Na visão do ministro, esse reajuste da previsão do FMI vem na sequência a um cenário que combina inflação e desemprego em patamares mínimos históricos, além de taxas de crescimento que vêm "quebrando as perspectivas de crescimento para melhor" em todos os anos. Durigan, no entanto, avisou que não falaria sobre taxa de juros.

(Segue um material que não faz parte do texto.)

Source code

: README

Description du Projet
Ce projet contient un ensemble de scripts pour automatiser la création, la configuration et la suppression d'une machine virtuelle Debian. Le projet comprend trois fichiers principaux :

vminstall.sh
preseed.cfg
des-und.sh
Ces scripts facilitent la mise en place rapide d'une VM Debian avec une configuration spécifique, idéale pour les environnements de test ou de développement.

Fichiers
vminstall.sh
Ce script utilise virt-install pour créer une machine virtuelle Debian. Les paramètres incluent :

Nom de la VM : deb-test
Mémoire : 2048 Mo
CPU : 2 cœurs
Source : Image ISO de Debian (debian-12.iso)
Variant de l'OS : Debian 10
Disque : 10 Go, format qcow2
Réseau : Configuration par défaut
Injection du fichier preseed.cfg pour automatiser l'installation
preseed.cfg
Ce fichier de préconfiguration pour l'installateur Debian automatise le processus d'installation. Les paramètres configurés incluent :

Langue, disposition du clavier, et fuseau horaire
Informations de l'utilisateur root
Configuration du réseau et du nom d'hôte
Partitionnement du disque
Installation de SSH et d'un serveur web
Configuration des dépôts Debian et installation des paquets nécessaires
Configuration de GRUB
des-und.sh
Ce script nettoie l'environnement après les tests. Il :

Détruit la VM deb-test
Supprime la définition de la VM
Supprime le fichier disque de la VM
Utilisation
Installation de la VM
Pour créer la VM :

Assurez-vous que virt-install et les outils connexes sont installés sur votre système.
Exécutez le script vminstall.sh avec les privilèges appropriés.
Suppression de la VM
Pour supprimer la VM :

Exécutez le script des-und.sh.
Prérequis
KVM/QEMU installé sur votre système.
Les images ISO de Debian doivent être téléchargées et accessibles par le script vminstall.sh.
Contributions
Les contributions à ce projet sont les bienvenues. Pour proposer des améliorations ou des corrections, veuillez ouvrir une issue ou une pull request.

Ele destacou um conjunto de medidas adotadas pelo governo para expandir medidas que aceleram o crescimento econômico de base ambientalmente sustentável, o que inclui o combate ao desmatamento:
— Nossas safras estão quebrando recordes todos os anos, mas sem passar a boiada. O desmatamento também está batendo recordes de mínimas, fruto de compromisso e trabalho.
Entre as frentes tocadas pelo governo, o ministro da Fazenda destacou um total de US$ 5,5 bilhões em captações soberanas ao longo dos três últimos anos, abrindo caminho para que empresas privadas também pudessem fazer suas emissões sustentáveis. Destacou ainda a importância do Fundo Clima e de incentivos implementados para estimular a recomposição de florestas.
Ele destacou ainda os avanços com a emissão de Letras de Crédito do Desenvolvimento (LCDs), títulos emitidos pelo BNDES para financiar projetos de longo prazo, e que já somam mais de R$ 16 bilhões, incluindo linhas para máquinas e serviços da indústria, outras voltadas para a pequena empresa.
O ministro defendeu ainda a estratégia do governo para minerais críticos, como consta no texto do projeto de lei para regulação do setor.
— Queremos duas coisas simples e que são difíceis de executar, mas simples de entender: soberania no território brasileiro, saber o que tem no nosso território e proteger. Em segundo lugar, não repetir o passado de simplesmente exportar a commodity, mas estimular o adensamento produtivo, a indústria brasileira — pondera, destacando que é preciso agregar valor à cadeia produtiva.